Collective dynamics in heavy and light-ion collisions -- I) Kinetic Theory vs. Hydrodynamics

TL;DR

This paper compares kinetic theory and hydrodynamics in modeling collective flow in high-energy nuclear collisions, assessing the accuracy of hydrodynamics and the role of non-equilibrium effects in small and large systems.

Contribution

It provides a systematic comparison between kinetic theory and viscous hydrodynamics for different collision systems at RHIC and LHC energies, highlighting the limits of hydrodynamic descriptions.

Findings

Hydrodynamics accurately describes collective flow in large systems.

Non-equilibrium effects are significant in small systems like OO collisions.

Hydrodynamic models have limitations in small system descriptions.

Abstract

High-energy nuclear collisions exhibit collective flow, which emerges as a dynamical response of the Quark-Gluon Plasma (QGP) to the initial state geometry of the collision.
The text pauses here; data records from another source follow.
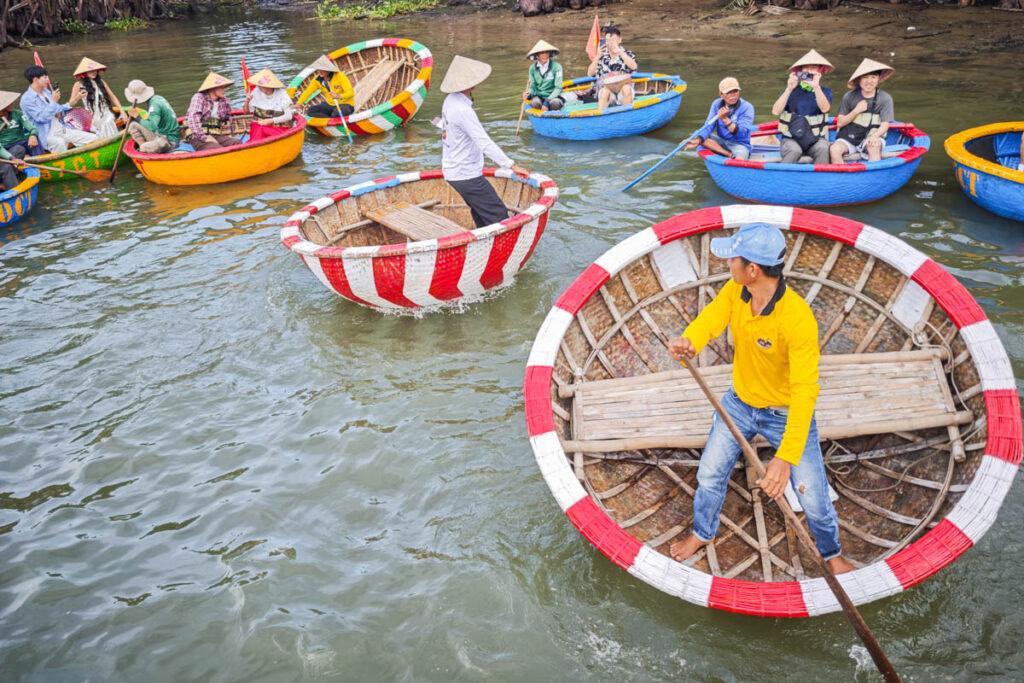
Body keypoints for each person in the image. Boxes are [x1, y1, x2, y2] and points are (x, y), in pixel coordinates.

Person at [666, 222, 854, 575]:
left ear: (752, 270)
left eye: (733, 259)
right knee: (709, 473)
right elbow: (710, 320)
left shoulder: (797, 319)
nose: (728, 265)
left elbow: (804, 393)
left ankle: (831, 553)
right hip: (739, 403)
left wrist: (784, 458)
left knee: (812, 493)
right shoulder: (737, 292)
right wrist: (689, 341)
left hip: (783, 413)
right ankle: (702, 533)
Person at [439, 55, 529, 228]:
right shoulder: (462, 109)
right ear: (471, 84)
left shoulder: (449, 100)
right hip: (465, 173)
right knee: (499, 216)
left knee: (480, 211)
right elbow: (484, 143)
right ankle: (500, 250)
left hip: (454, 170)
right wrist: (512, 165)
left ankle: (484, 240)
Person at [771, 49, 833, 165]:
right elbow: (775, 111)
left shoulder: (825, 91)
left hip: (815, 139)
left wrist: (816, 87)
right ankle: (782, 178)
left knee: (823, 147)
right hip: (791, 138)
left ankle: (820, 179)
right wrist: (789, 89)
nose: (809, 71)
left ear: (819, 71)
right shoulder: (791, 90)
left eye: (813, 67)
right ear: (800, 71)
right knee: (795, 150)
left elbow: (825, 109)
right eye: (806, 68)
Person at [830, 59, 896, 164]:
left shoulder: (885, 98)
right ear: (859, 80)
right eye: (865, 77)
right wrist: (856, 111)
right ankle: (841, 177)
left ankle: (873, 177)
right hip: (850, 137)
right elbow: (840, 122)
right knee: (834, 149)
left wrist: (875, 136)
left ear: (878, 79)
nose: (869, 81)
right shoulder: (849, 96)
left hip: (873, 136)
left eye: (873, 77)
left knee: (873, 146)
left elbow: (885, 125)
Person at [20, 65, 95, 154]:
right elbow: (41, 118)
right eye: (45, 77)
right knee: (60, 143)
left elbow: (58, 110)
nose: (47, 80)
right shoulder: (27, 99)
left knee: (93, 138)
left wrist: (74, 101)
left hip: (60, 128)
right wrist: (53, 102)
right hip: (45, 134)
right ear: (35, 79)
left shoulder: (46, 92)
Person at [685, 77, 754, 160]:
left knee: (740, 159)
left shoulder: (747, 107)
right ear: (721, 94)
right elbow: (708, 126)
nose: (733, 95)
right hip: (721, 141)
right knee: (697, 135)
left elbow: (742, 133)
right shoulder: (716, 104)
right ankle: (728, 154)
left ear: (739, 92)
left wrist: (725, 119)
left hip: (740, 144)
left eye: (735, 91)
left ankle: (733, 156)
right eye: (728, 92)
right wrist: (698, 140)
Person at [70, 57, 126, 138]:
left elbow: (113, 97)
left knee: (107, 122)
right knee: (94, 128)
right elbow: (71, 104)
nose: (94, 72)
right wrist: (78, 97)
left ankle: (111, 141)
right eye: (91, 71)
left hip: (106, 113)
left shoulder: (101, 82)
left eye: (95, 70)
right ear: (84, 72)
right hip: (91, 116)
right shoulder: (78, 85)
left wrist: (122, 111)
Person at [184, 72, 241, 151]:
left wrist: (227, 123)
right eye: (221, 87)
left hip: (215, 133)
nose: (223, 90)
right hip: (196, 135)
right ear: (213, 88)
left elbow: (227, 117)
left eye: (224, 87)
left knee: (237, 143)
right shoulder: (199, 98)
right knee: (216, 148)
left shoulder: (223, 100)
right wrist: (205, 137)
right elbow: (193, 120)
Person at [586, 25, 637, 112]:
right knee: (604, 92)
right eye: (607, 40)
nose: (610, 43)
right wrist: (597, 56)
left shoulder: (627, 53)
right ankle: (601, 119)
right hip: (607, 89)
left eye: (613, 40)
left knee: (626, 89)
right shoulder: (601, 56)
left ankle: (627, 116)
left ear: (620, 40)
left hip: (623, 88)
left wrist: (620, 52)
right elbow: (590, 74)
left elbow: (634, 66)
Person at [0, 90, 44, 190]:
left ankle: (41, 164)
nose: (12, 103)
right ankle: (12, 177)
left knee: (33, 139)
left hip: (19, 142)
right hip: (4, 148)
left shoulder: (17, 114)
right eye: (8, 103)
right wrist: (12, 159)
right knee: (18, 150)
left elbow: (32, 128)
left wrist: (33, 135)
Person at [124, 79, 179, 154]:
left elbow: (152, 127)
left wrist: (137, 116)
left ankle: (144, 150)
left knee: (143, 148)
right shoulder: (157, 98)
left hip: (169, 141)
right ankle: (144, 147)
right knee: (133, 125)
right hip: (160, 135)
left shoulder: (154, 105)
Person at [243, 69, 295, 142]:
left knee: (262, 129)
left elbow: (289, 116)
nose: (258, 86)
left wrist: (271, 121)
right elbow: (246, 112)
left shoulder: (282, 94)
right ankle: (254, 145)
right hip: (259, 126)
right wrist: (246, 102)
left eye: (261, 85)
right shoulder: (256, 91)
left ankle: (254, 145)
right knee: (259, 128)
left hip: (279, 127)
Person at [524, 40, 564, 112]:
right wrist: (528, 94)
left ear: (549, 54)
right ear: (537, 55)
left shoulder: (557, 67)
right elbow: (532, 87)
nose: (545, 55)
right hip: (539, 96)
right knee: (535, 103)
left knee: (555, 104)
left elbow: (558, 87)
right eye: (542, 53)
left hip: (553, 97)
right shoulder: (532, 68)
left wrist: (547, 102)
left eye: (546, 52)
Collective flow in heavy-ion collisions is usually described within multi-stage evolution models, which employ a viscous relativistic hydrodynamic description of the space-time evolution of the QGP. By comparing event-by-event simulations in kinetic theory and viscous hydrodynamics in OO, AuAu and PbPb collisions at RHIC and LHC energies, we quantify to what extent a macroscopic hydrodynamic description can accurately describe the development of collective flow and to what extent collective flow in small systems, such as OO, is sensitive to the non-equilibrium evolution of the QGP beyond hydrodynamics.